### Records for this task:
....

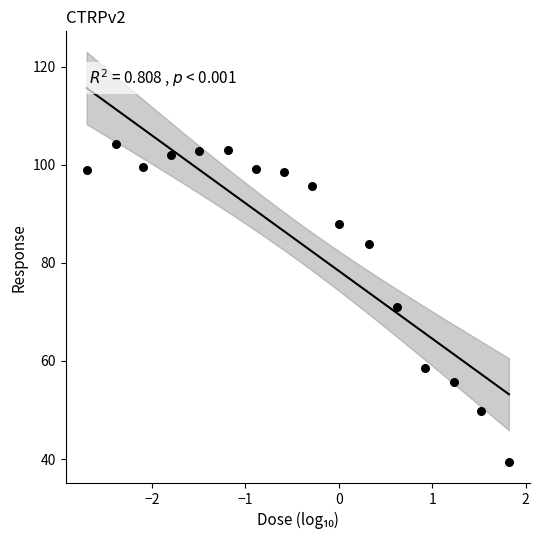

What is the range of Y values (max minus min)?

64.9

....

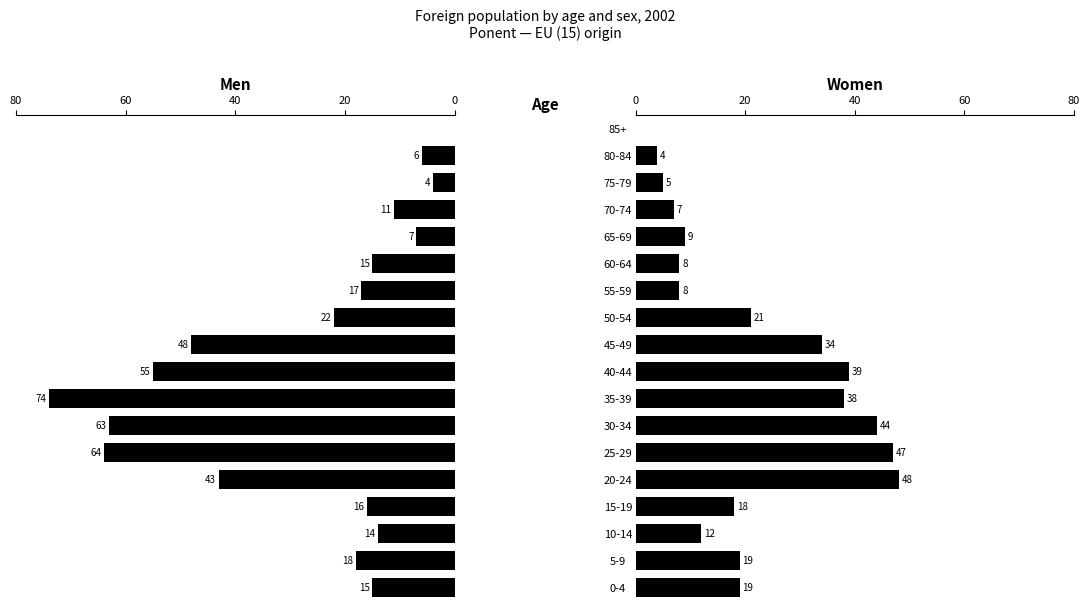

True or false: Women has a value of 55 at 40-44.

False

....

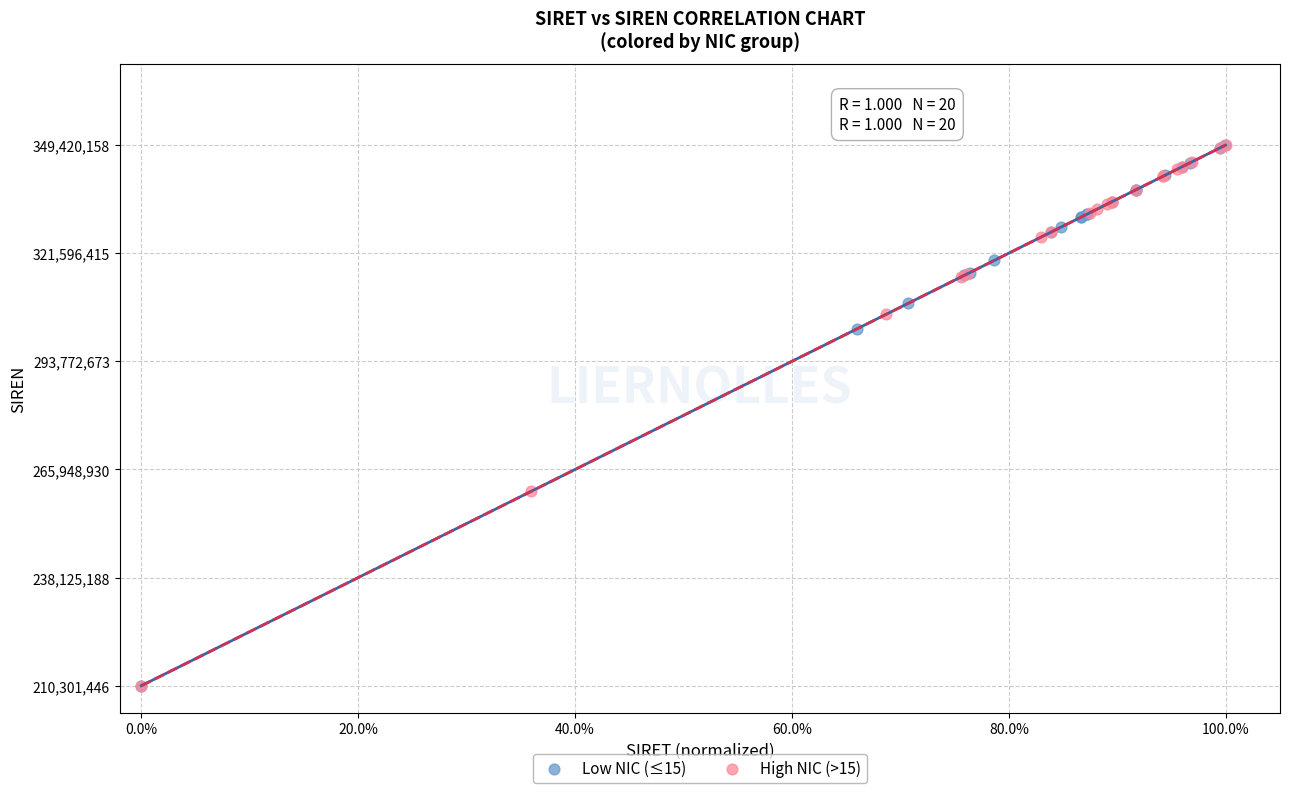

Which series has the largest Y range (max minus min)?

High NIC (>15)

....

### Task to carry out:
Count the lines in the entries above that contain the word "minus" and give only that number.

### Completed exercise:
2